I’d like to mention that Microsoft SQL Server has extract-transform-load (ETL) capabilities built into it called SQL Server Integration Services (SSIS). SSIS uses a Graphical User Interface very similar to what you might see when building applications with Visual Basic or VB .NET.
With SSIS, you can extract data from almost every kind of data source: text files, CSV files, MS Excel spreadsheets, database tables using ODBC or OLEDB connectors, etc.
SSIS has a number of tools for transforming that data into a usable format. Do you need to filter certain data out, or concatenate two fields together, or create a calculated field based on several other fields? It can do that.
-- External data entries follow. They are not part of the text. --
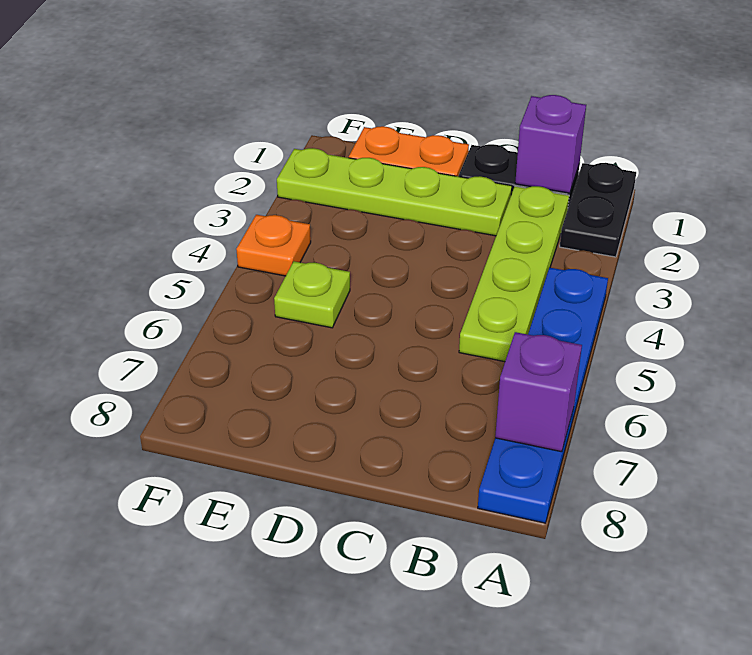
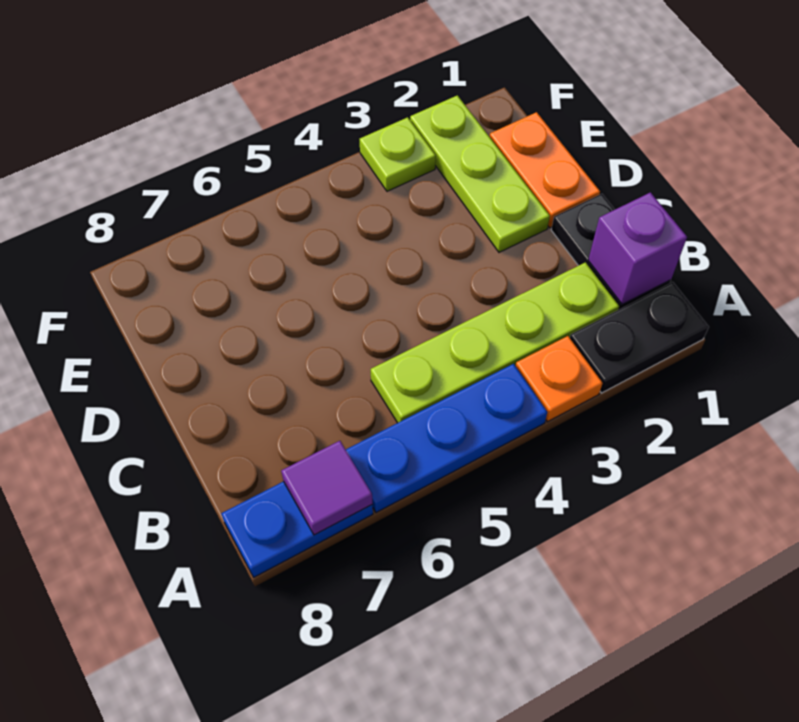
purple brick A7 level 2 -> purple tile A7 level 2
lime plate C2:F2 level 1 -> lime plate D2:F2 level 1
lime plate E5 level 1 -> lime plate F3 level 1
orange plate F4 level 1 -> orange plate A3 level 1

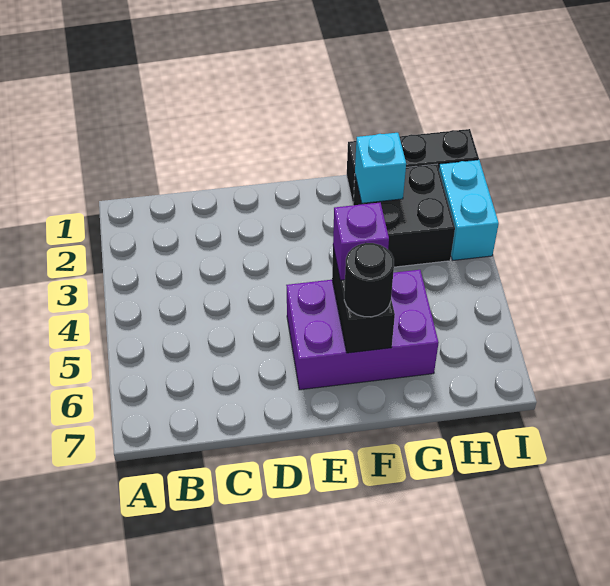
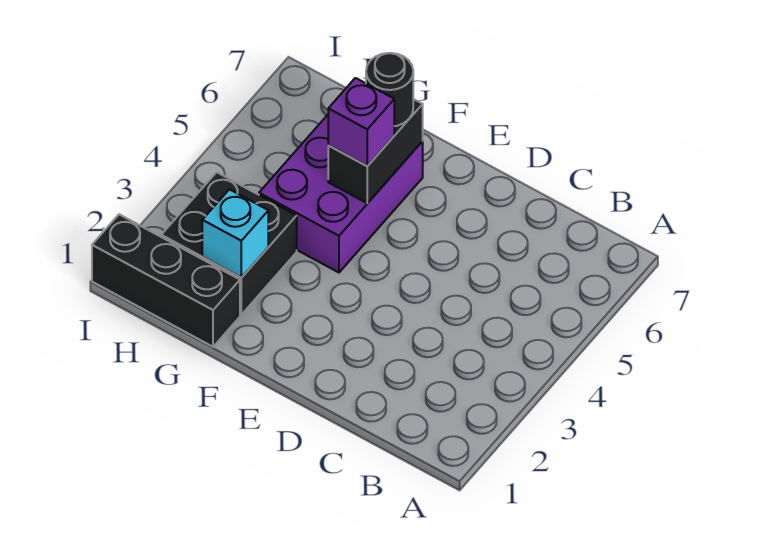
purple brick E5:G6 level 1 -> purple brick F4:G6 level 1
cyan brick I2:I3 level 1 -> none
Finally, it can load data into almost every kind of format: text files, CSV files, MS Excel spreadsheets, database table using ODBC or OLEDB connectors, etc.
Since SSIS is a part of SQL Server, you can use SQL Server’s Scheduling service to schedule SSIS jobs. I use SSIS to initiate SFTP transfers of data files to and from several of our vendor’s SFTP sites on a nightly basis. It’s a great tool that’s available for the price of a SQL Server installation. I really like working with SSIS.
Just for clarity, this service used to be called Data Transformation Services (DTS) from SQL Server 7.0 through SQL Server 2000.
Anyway, my point about SSIS is that it is a powerfull, moderately inexpensive solution and is fairly easy to use. It may allow you to take your company’s data and transform it into a format that could be used by a CAATT.